Portogallo e Spagna, poi, sono ancora nel mirino e probabilmente avranno bisogno di terapie simili: ovvero, prestiti o tagli draconiani alla spesa pubblica. Probabilmente, di entrambi. Anche perché, in ambienti finanziari, molti analisti cominciano ad avvertire gli investitori con portafogli consistenti di preparasi alla fuga in base al vecchio detto borsistico americano “sell in May, then go away”. Ovvero, nuvole nere si addensano sui mercati in tempi relativamente brevi.

 

Il settore più a rischio, non a caso, è quello bancario: gli istituti nel mirino sono tre, esattamente Dexia, Credit Agricole e Fortis, quest’ultimo con un’esposizione verso la Grecia per un valore equivalente al 50% del valore annuale netto dei propri assets. Credit Agricole, invece, rappresenta un caso a parte perché non è esposta particolarmente sui bonds, ma ha la sua più grande sussidiaria proprio in Grecia: se il piano Ue-Fmi non eviterà il default, saranno guai.

 

Ecco spiegata la concitazione del francese Jean-Claude Trichet, capo della Bce ma anche referente degli interessi parigini. E per Bob McDowell di TowerGroup la cosa da fare è «uscire dal ciclico e concentrarsi su segmenti di mercati come alimentari e trasporti». Tanto più che, per la prima volta, è accaduto qualcosa di decisamente insolito: il titolo di Goldman Sachs ha subito un downgrade da parte di due agenzie e posto nella lista delle azioni “sell”, da vendere.

 

L’azione della banca d’affari è scesa per la prima volta sotto la soglie critica dei 150 dollari, per l’esattezza 148,69 e il Wall Street Journal ha fatto partire una vera crociata a colpi di indiscrezioni in base alle quali Goldman Sachs sarebbe alle soglie di un’incriminazione penale e non civile da parte del procuratore di Manhattan: vendere Goldman, quindi.

 

Qualcosa di folle ma anche di inquietante: la banca d’affari, infatti, è il più grande collocatore di debito pubblico Usa sui mercati: significa che qualcosa sta muovendosi sottobanco per colpire gli “intoccabili”, manovre ad altissimo livello.
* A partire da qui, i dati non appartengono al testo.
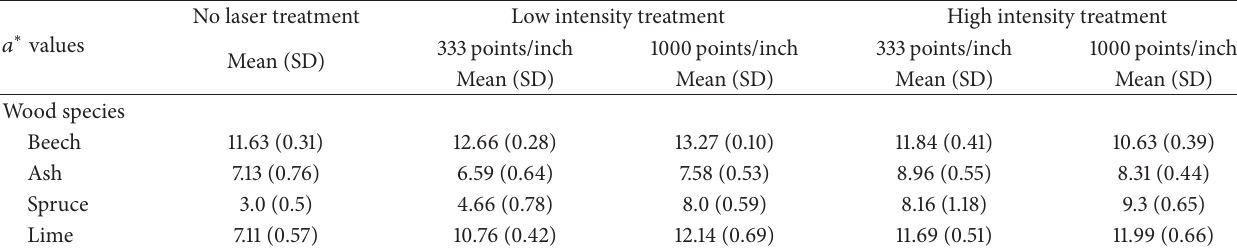
Table 2: Comparison of 𝑎 ∗ values of untreated wood surfaces with laser treated wood surfaces.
Il titolo di Goldman ha rotto il punto di supporto fissato a 147 dollari, per poi risalire, ma il preludio a qualcosa di più delicato è nell’aria: occorrerà vigilare e vedere i movimenti nelle prossime settimane. Un’impensabile “caduta degli dei” potrebbe concretizzarsi ma questo non significa che porterà qualcosa di migliore. Anzi.